Boeing a violé l’accord visant à éviter des poursuites pour deux accidents qui ont tué 346 personnes
Le ministère américain de la Justice a notifié à un juge fédéral, dans une lettre mardi 14 mai, que Boeing n’avait pas respecté certaines conditions d’un accord qui lui évitait d’être poursuivi pénalement pour deux accidents de son 737 Max ayant causé au total 346 morts à fin 2018 et début 2019.
Désormais, « Boeing est passible de poursuites » dans cette affaire, écrit le ministère, qui dit étudier la possibilité de poursuivre, ou non, l’avionneur américain, en pleine tempête après plusieurs incidents récents. « Nous pensons avoir honoré les conditions de cet accord », a répondu Boeing dans un communiqué, se disant prêt à « répondre » sur cette affaire gérée par un juge fédéral du Texas.
Les autorités fédérales « ont déterminé que Boeing avait violé ses obligations » de l’accord « en n’ayant pas planifié, mis en œuvre et appliqué un programme » visant à se conformer aux lois américaines « dans l’ensemble de ses opérations », note la lettre du ministère.
« Pour n’avoir pas respecté pleinement les termes et obligations » de l’accord, « Boeing est passible de poursuites par (le gouvernement fédéral) pour toute infraction pénale » connue du parquet, peut-on encore lire sur ce document judiciaire.
C’est « une immense victoire », a réagi Catherine Berthet, qui a perdu sa fille Camille dans l’accident d’Ethiopian Airlines. « Nous nous battrons pour un procès pour homicide involontaire commis par Boeing et ses dirigeants. » C’est un « bon premier pas », mais « nous devons voir davantage d’actions de la part du ministère de la Justice pour demander des comptes à Boeing », a déclaré Paul Cassell, qui représente les familles des victimes, dans un communiqué.
Accord financier
Le 7 janvier 2021, Boeing a conclu un accord avec les autorités américaines pour un montant de 2,5 milliards de dollars. A travers cet accord financier, le constructeur a reconnu avoir commis une fraude, en échange de l’abandon par le ministère de la Justice de certaines des poursuites le visant depuis les deux accidents mortels qui avaient entraîné l’immobilisation du 737 Max pendant 20 mois.

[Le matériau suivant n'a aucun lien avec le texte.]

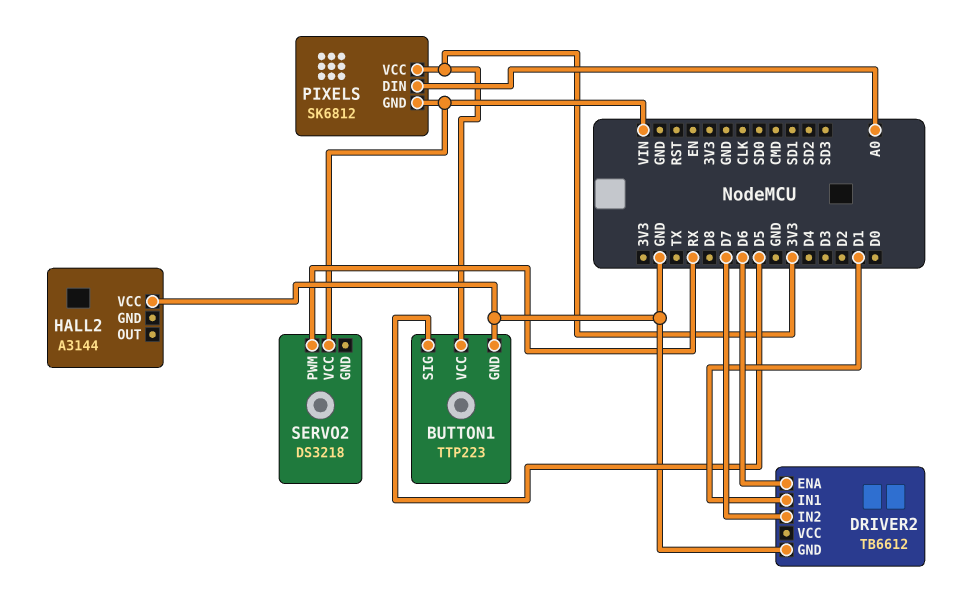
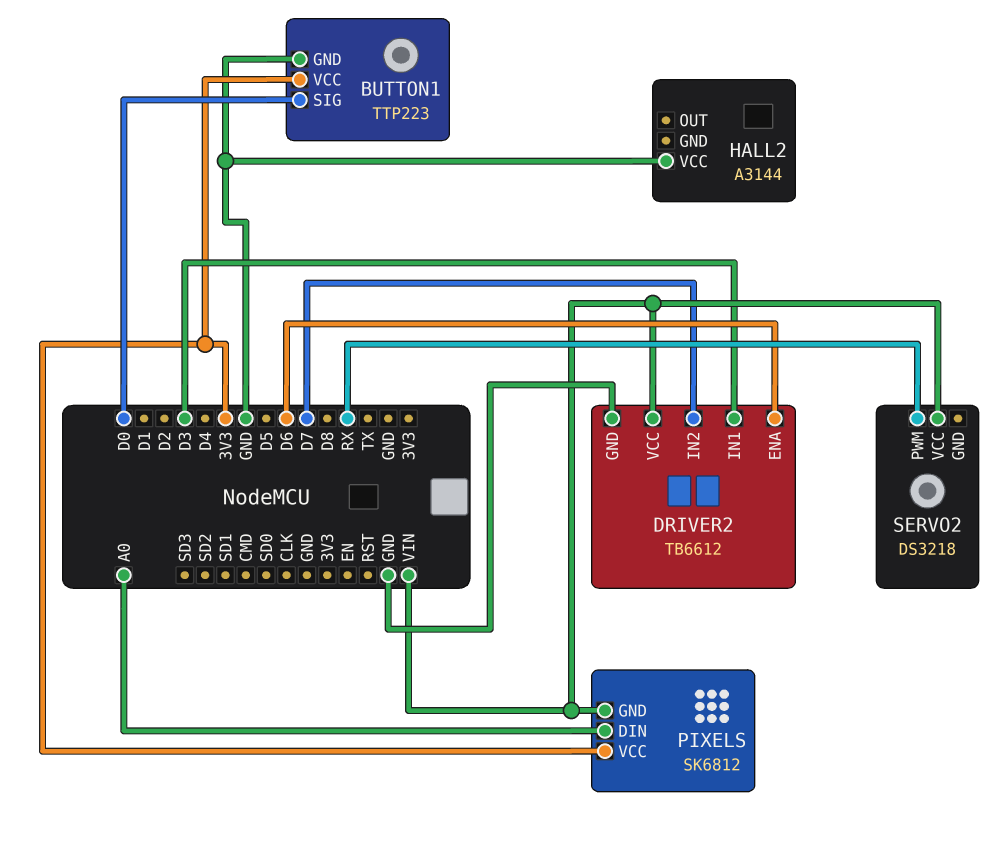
BUTTON1 pin SIG: D5 -> D0
DRIVER2 pin IN1: D1 -> D3
DRIVER2 pin VCC: none -> VIN

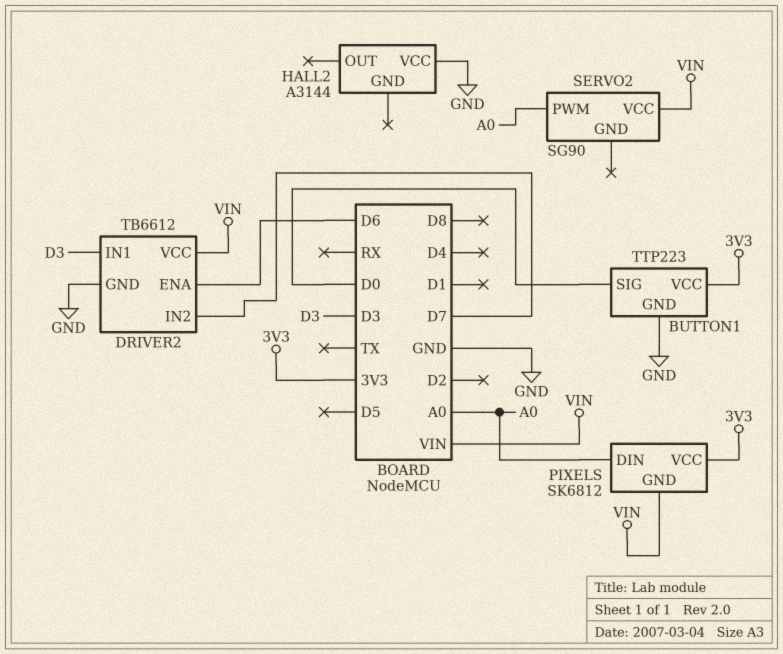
SERVO2: DS3218 -> SG90
SERVO2 pin PWM: RX -> A0

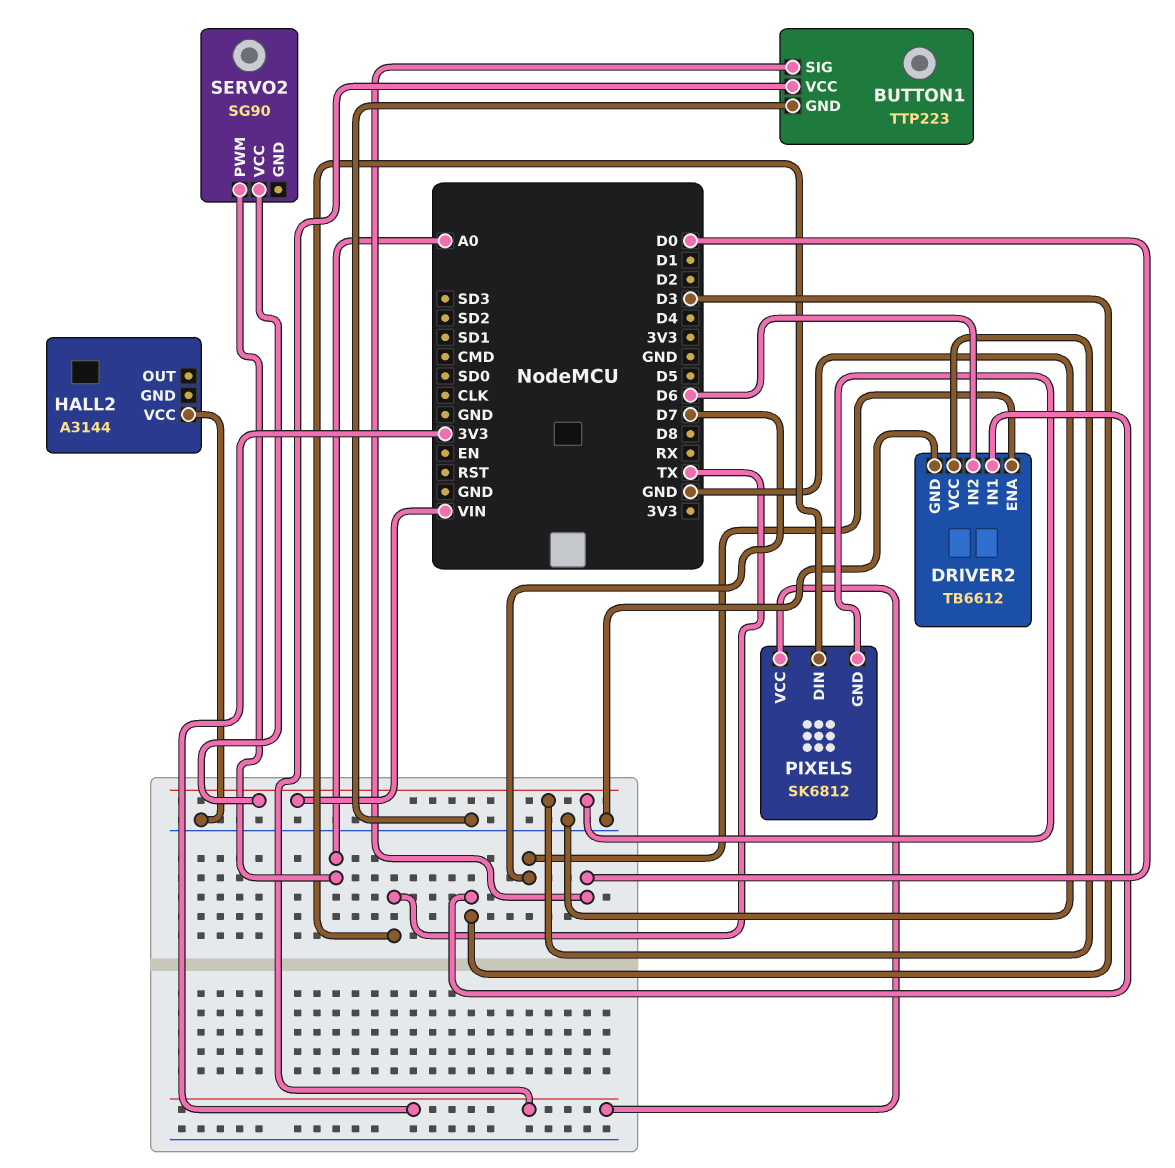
DRIVER2 pin ENA: D6 -> D7
DRIVER2 pin IN2: D7 -> D6
PIXELS pin DIN: A0 -> TX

Dans le détail, le géant de l’aéronautique avait accepté de verser aux Etats-Unis une amende pénale de 243,6 millions, ainsi que 1,77 milliard d’indemnisation aux compagnies aériennes ayant commandé le 737 Max et 500 millions pour un fonds destiné à indemniser les proches des victimes du les deux accidents.
Le 29 octobre 2018, un 737 Max 8 de Lion Air s’est écrasé en mer une dizaine de minutes après son décollage de Jakarta, tuant 189 personnes. Le 10 mars suivant, le même modèle d’Ethiopian Airlines s’écrasait six minutes après le décollage près d’Addis-Abeba, tuant 157 personnes.
Diverses enquêtes avaient notamment mis en cause le logiciel anti-décrochage MCAS et dénoncé une formation insuffisante des pilotes.
» Première étape «
La remise en cause mardi de cet accord intervient dans un contexte compliqué pour Boeing. Depuis début 2023, le constructeur connaît des problèmes de production liés à un mauvais contrôle qualité, affectant ses avions phares, le 737 Max, et le 787 Dreamliner.
La perte en vol d’un butoir de porte, le 5 janvier, sur un nouvel avion d’Alaska Airlines a déclenché un jeu de dominos qui a déjà provoqué la chute de plusieurs dirigeants de Boeing – comme son patron Dave Calhoun, dont le départ est prévu fin 2024. – et la limitation de sa production du 737 Max.